Raw data START

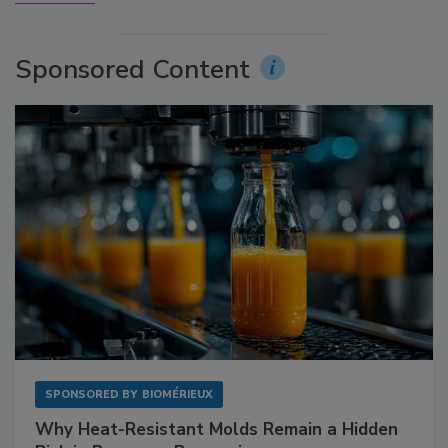
Sponsored Content
SPONSORED BY
BIOMÉRIEUX
Why Heat-Resistant Molds Remain a Hidden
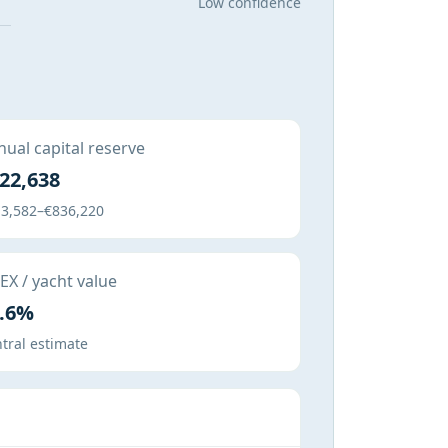
Low confidence
ual capital reserve
22,638
3,582–€836,220
X / yacht value
.6%
tral estimate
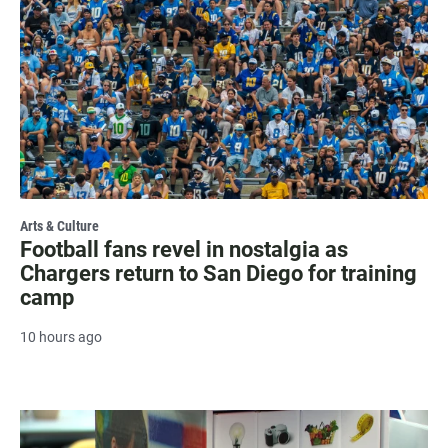
Arts & Culture
Football fans revel in nostalgia as
Chargers return to San Diego for training
camp
10 hours ago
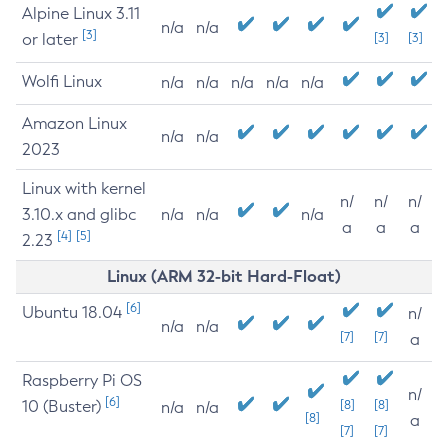
Alpine Linux 3.11
n/a
n/a
[3]
or later
[3]
[3]
Wolfi Linux
n/a
n/a
n/a
n/a
n/a
Amazon Linux
n/a
n/a
2023
Linux with kernel
n/
n/
n/
3.10.x and glibc
n/a
n/a
n/a
a
a
a
[4]
[5]
2.23
Linux (ARM 32-bit Hard-Float)
[6]
Ubuntu 18.04
n/
n/a
n/a
[7]
[7]
a
Raspberry Pi OS
n/
[6]
10 (Buster)
[8]
[8]
n/a
n/a
[8]
a
[7]
[7]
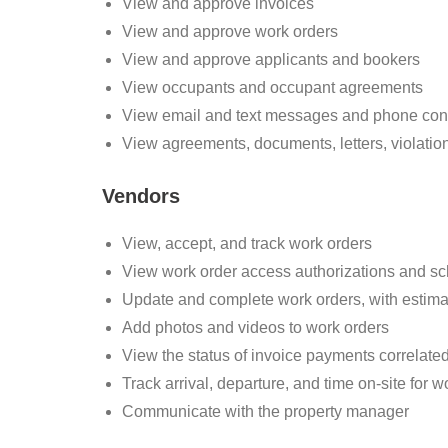
View and approve invoices
View and approve work orders
View and approve applicants and bookers
View occupants and occupant agreements
View email and text messages and phone con
View agreements, documents, letters, violation
Vendors
View, accept, and track work orders
View work order access authorizations and s
Update and complete work orders, with estima
Add photos and videos to work orders
View the status of invoice payments correlate
Track arrival, departure, and time on-site for w
Communicate with the property manager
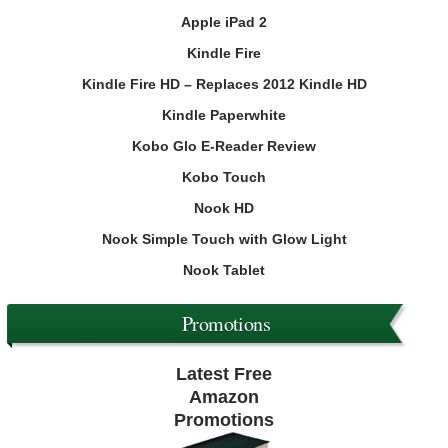
Apple iPad 2
Kindle Fire
Kindle Fire HD – Replaces 2012 Kindle HD
Kindle Paperwhite
Kobo Glo E-Reader Review
Kobo Touch
Nook HD
Nook Simple Touch with Glow Light
Nook Tablet
Promotions
Latest Free
Amazon
Promotions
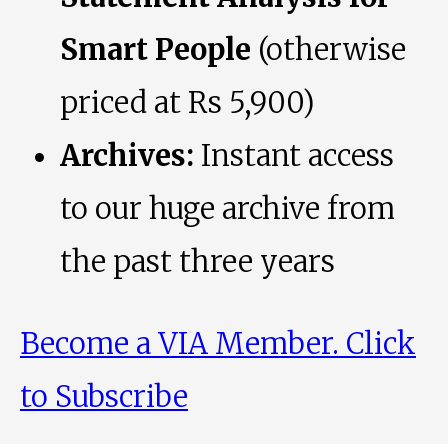
Smart People
(otherwise
priced at Rs 5,900)
Archives:
Instant access
to our huge archive from
the past three years
Become a VIA Member. Click
to Subscribe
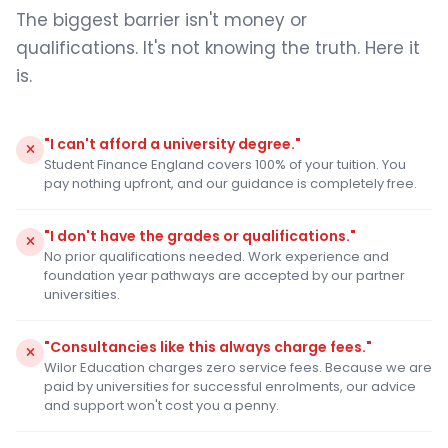
The biggest barrier isn't money or
qualifications. It's not knowing the truth. Here it
is.
"I can't afford a university degree."
Student Finance England covers 100% of your tuition. You
pay nothing upfront, and our guidance is completely free.
"I don't have the grades or qualifications."
No prior qualifications needed. Work experience and
foundation year pathways are accepted by our partner
universities.
"Consultancies like this always charge fees."
Wilor Education charges zero service fees. Because we are
paid by universities for successful enrolments, our advice
and support won't cost you a penny.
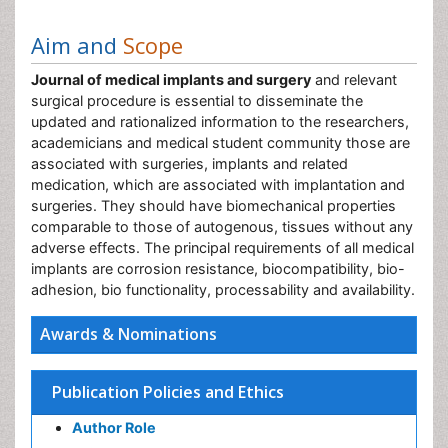
Aim and
Scope
Journal of medical implants and surgery
and relevant
surgical procedure is essential to disseminate the
updated and rationalized information to the researchers,
academicians and medical student community those are
associated with surgeries, implants and related
medication, which are associated with implantation and
surgeries. They should have biomechanical properties
comparable to those of autogenous, tissues without any
adverse effects. The principal requirements of all medical
implants are corrosion resistance, biocompatibility, bio-
adhesion, bio functionality, processability and availability.
Awards & Nominations
Publication Policies and Ethics
Author Role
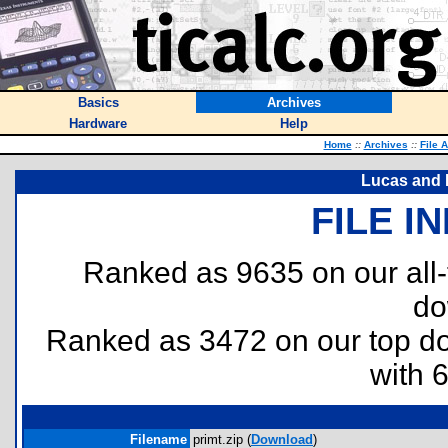
Basics
Archives
Hardware
Help
Home
::
Archives
::
File 
Lucas and P
FILE I
Ranked as 9635 on our all
do
Ranked as 3472 on our top 
with 
Filename
primt.zip (
Download
)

Raw data END

## Task item
Copy all of the material above line for line, with no changes, and leave the pictures out.

## Answer below
Sponsored Content
SPONSORED BY
BIOMÉRIEUX
Why Heat-Resistant Molds Remain a Hidden
Low confidence
ual capital reserve
22,638
3,582–€836,220
X / yacht value
.6%
tral estimate
Arts & Culture
Football fans revel in nostalgia as
Chargers return to San Diego for training
camp
10 hours ago
Alpine Linux 3.11
n/a
n/a
[3]
or later
[3]
[3]
Wolfi Linux
n/a
n/a
n/a
n/a
n/a
Amazon Linux
n/a
n/a
2023
Linux with kernel
n/
n/
n/
3.10.x and glibc
n/a
n/a
n/a
a
a
a
[4]
[5]
2.23
Linux (ARM 32-bit Hard-Float)
[6]
Ubuntu 18.04
n/
n/a
n/a
[7]
[7]
a
Raspberry Pi OS
n/
[6]
10 (Buster)
[8]
[8]
n/a
n/a
[8]
a
[7]
[7]
View and approve invoices
View and approve work orders
View and approve applicants and bookers
View occupants and occupant agreements
View email and text messages and phone con
View agreements, documents, letters, violation
Vendors
View, accept, and track work orders
View work order access authorizations and s
Update and complete work orders, with estima
Add photos and videos to work orders
View the status of invoice payments correlate
Track arrival, departure, and time on-site for w
Communicate with the property manager
Apple iPad 2
Kindle Fire
Kindle Fire HD – Replaces 2012 Kindle HD
Kindle Paperwhite
Kobo Glo E-Reader Review
Kobo Touch
Nook HD
Nook Simple Touch with Glow Light
Nook Tablet
Promotions
Latest Free
Amazon
Promotions
Smart People
(otherwise
priced at Rs 5,900)
Archives:
Instant access
to our huge archive from
the past three years
Become a VIA Member. Click
to Subscribe
The biggest barrier isn't money or
qualifications. It's not knowing the truth. Here it
is.
"I can't afford a university degree."
Student Finance England covers 100% of your tuition. You
pay nothing upfront, and our guidance is completely free.
"I don't have the grades or qualifications."
No prior qualifications needed. Work experience and
foundation year pathways are accepted by our partner
universities.
"Consultancies like this always charge fees."
Wilor Education charges zero service fees. Because we are
paid by universities for successful enrolments, our advice
and support won't cost you a penny.
Aim and
Scope
Journal of medical implants and surgery
and relevant
surgical procedure is essential to disseminate the
updated and rationalized information to the researchers,
academicians and medical student community those are
associated with surgeries, implants and related
medication, which are associated with implantation and
surgeries. They should have biomechanical properties
comparable to those of autogenous, tissues without any
adverse effects. The principal requirements of all medical
implants are corrosion resistance, biocompatibility, bio-
adhesion, bio functionality, processability and availability.
Awards & Nominations
Publication Policies and Ethics
Author Role
Basics
Archives
Hardware
Help
Home
::
Archives
::
File 
Lucas and P
FILE I
Ranked as 9635 on our all
do
Ranked as 3472 on our top 
with 
Filename
primt.zip (
Download
)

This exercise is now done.